The light in the garden was beginning to turn copper-colored when the woman and the boy entered the garden and approached the house. The old woman in the chair leaned suddenly forward. To Elnora it seemed as if the old woman in the wheel chair had in that motion escaped her helpless body like a bird and crossed the garden to meet the child; moving forward a little herself Elnora could see on the other’s face an expression fond, immediate, and oblivious. So the two people had crossed the garden and were almost to the house when the old woman sat suddenly and sharply back. “Why, they’re wet!” she said. “Look at their clothes. They have been in the creek with their clothes on!”
“I reckon I better go and get supper started,” Elnora said.
II
IN THE kitchen Elnora prepared the lettuce and the tomatoes, and sliced the bread (not honest cornbread, not even biscuit) which the woman whose very
name she did not speak unless it was absolutely necessary, had taught her to bake. Isom and Saddie sat in two chairs against the wall. “I got nothing against her,” Elnora said. “I nigger and she white. But my black children got more blood than she got. More behavior.”
“You and Miss Jenny both think ain’t nobody been born since Miss Jenny,” Isom said.
“Who is been?” Elnora said.
“Miss Jenny get along all right with Miss Narcissa,” Isom said. “Seem to me like she the one to say. I ain’t heard her say nothing about it.”
“Because Miss Jenny quality,” Elnora said. “That’s why.

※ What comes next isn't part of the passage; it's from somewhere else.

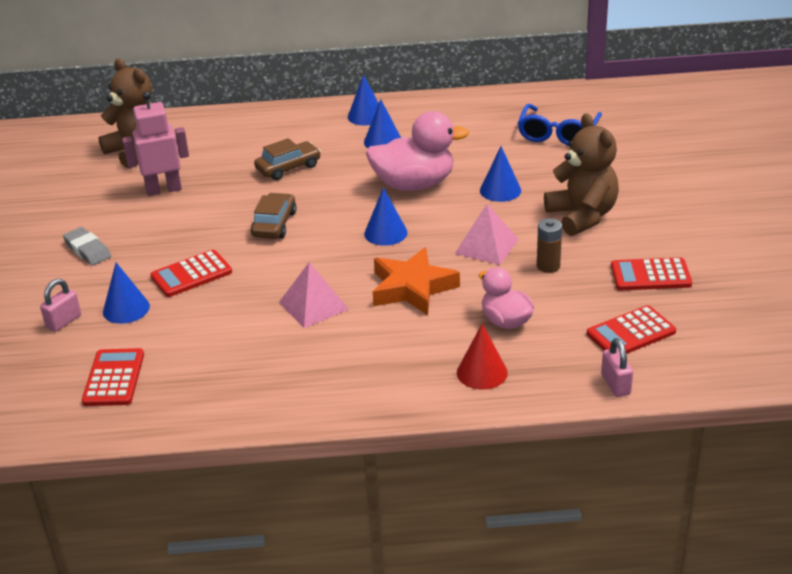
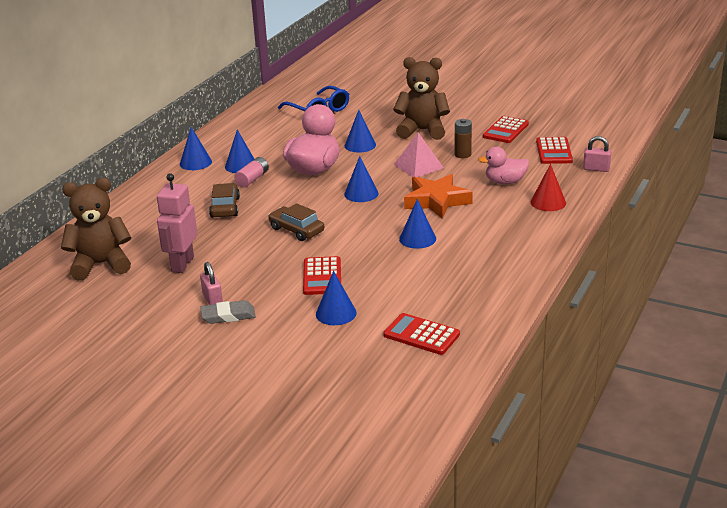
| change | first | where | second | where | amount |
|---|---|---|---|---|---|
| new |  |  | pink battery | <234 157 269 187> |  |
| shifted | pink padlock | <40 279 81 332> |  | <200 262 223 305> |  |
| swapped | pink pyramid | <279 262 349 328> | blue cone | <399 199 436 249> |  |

And that’s something you don’t know nothing about, because you born too late to see any of it except her.”
“Look to me like Miss Narcissa good quality as anybody else,” Isom said. “I don’t see no difference.”
Elnora moved suddenly from the table. Isom as suddenly sprang up and moved his chair out of his mother’s path. But she only went to the cupboard and took a platter from it and returned to the table, to the tomatoes. “Born Sartoris or born quality of any kind ain’t is, it’s does.” She talked in a level, inflectionless voice above her limber, brown, deft hands. When she spoke of the two women she used “she” indiscriminately, putting the least inflection on the one which referred to Miss Jenny. “Come all the way here by Herself, and the country still full of Yankees. All the way from Cal-lina, with Her folks all killed and dead except old Marse John, and him two hundred miles away in Missippi—”
“It’s moren two hundred miles from here to Cal-lina,” Isom said. “Learnt that in school. It’s nigher two thousand.”